Normalize a many-to-many table

52 Views Asked by At

I have an input data.frame combined containing a many-to-many relationship that I would like to normalize into 2 tables. This input table contains the mixture composition for several different samples and locations.

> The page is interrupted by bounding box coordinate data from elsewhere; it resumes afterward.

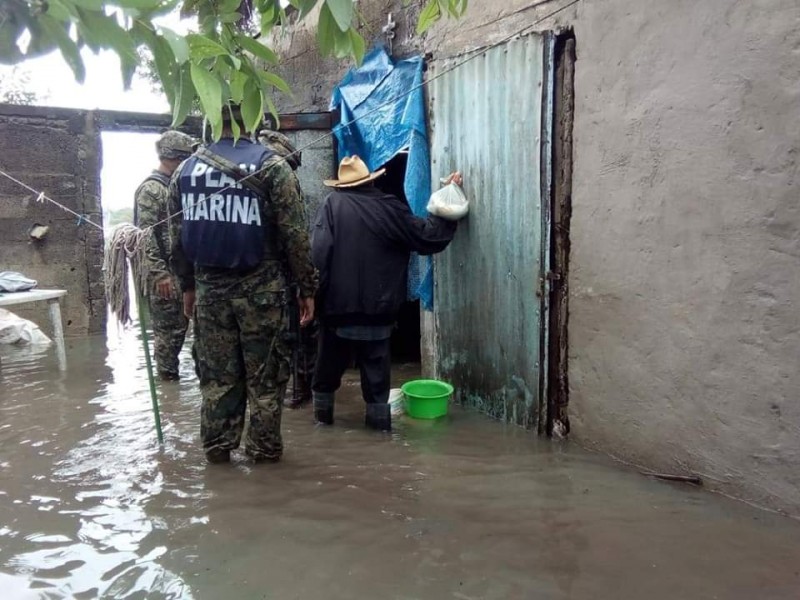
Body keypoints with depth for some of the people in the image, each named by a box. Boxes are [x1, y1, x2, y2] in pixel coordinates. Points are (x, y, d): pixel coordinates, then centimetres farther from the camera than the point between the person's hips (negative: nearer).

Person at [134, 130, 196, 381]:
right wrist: (160, 274, -23)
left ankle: (171, 372, 25)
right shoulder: (151, 189, -12)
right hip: (163, 274, -9)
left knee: (178, 325, 14)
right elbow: (145, 235, -19)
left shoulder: (175, 186, 15)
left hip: (179, 270, 9)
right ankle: (168, 379, 8)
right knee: (168, 329, -2)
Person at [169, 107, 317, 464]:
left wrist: (187, 285, 20)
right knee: (264, 373, 7)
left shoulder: (186, 170, 7)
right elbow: (295, 234, -10)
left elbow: (178, 236, 11)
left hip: (209, 286, 4)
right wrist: (307, 287, -3)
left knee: (216, 373, 13)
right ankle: (264, 447, 17)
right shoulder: (271, 166, -6)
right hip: (261, 286, -4)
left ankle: (216, 446, 22)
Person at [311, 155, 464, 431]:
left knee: (330, 361, 17)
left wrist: (316, 290, -8)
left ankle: (323, 410, 31)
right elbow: (428, 236, 3)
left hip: (337, 300, 0)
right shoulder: (389, 206, -3)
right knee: (376, 362, 14)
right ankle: (378, 414, 20)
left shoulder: (333, 203, -6)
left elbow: (319, 250, -15)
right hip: (376, 302, 0)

I would like to derive 2 tables from this: one (goal_1) with location, sampleid, and a mixtureid; the second table should contain the actual mixture composition (goal_2).

library(tidyverse) 

goal_1 = tribble(
  ~sampleID, ~location, ~MixtureID,
  1, "A", 1,
  2, "B", 2,
  3, "C", 3,
  4, "A", 4,
  5, "A", 1,
  6, "B", 2,
  7, "B", 2
)

goal_2 = tribble(
  ~MixtureID, ~element, ~conc_pct,
  1, "He", 0,
  1, "H", 10,
  1, "C", 0,
  1, "O", 0,
  1, "N", 0,
  1, "Ca", 90,
  1, "Cs", 0,
  2, "Si", 0,
  2, "S", 100,
  2, "V", 0,
  3, "Nb", 100,
  3, "Fe", 0,
  4, "C", 20,
  4, "H", 10,
  4, "S", 70
);

combined = left_join(goal_1, goal_2, by = "MixtureID", relationship = "many-to-many") |>
  select(-MixtureID) 

Basically I want to reverse the operation of combined = left_join(...)

I can generate the goal_1 table partially with:

goal_1a = distinct(combined, sampleID, location)

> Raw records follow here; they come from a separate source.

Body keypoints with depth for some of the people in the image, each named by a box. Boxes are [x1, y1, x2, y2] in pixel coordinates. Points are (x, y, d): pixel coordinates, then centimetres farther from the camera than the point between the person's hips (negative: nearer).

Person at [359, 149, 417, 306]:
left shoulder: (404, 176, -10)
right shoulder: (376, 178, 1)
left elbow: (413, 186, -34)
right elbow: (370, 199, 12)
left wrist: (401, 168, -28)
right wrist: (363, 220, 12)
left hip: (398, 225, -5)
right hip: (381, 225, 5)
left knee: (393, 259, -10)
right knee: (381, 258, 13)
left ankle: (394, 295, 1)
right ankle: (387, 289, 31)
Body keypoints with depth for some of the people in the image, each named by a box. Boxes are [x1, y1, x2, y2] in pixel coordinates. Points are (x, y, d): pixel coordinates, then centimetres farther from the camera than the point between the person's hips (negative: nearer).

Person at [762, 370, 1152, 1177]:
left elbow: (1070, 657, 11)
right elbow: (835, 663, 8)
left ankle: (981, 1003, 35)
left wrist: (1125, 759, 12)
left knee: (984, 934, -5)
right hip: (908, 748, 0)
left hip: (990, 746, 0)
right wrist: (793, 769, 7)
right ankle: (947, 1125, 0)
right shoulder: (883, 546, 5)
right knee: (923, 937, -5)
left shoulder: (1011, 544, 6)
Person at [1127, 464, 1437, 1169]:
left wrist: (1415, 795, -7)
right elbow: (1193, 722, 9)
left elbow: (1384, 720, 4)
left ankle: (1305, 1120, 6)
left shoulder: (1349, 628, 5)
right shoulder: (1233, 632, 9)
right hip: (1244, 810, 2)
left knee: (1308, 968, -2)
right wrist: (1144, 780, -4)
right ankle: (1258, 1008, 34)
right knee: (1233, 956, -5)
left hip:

However I'm stuck on how to derive the goal_2 table from the combined table.

1

There are 1 best solutions below

1
Michael On
  1. If this is a many-to-many relationship, shouldn't this technically be a full_join instead of a left_join? (In this case, it seems to result in the same data)
combined <- full_join( goal_1, goal_2, 
    by = "MixtureID", relationship = "many-to-many" )
  1. Using your existing left_join data set, then to normalize your combined data set, I would suggest you try something like this:
( table_1 <- combined |> distinct( sampleID, location ))
( table_2 <- combined |> distinct( sampleID, element, conc_pct ))

Then you could join the two and get the same 28 rows:

table_1 |> 
    inner_join( table_2, by = 'sampleID')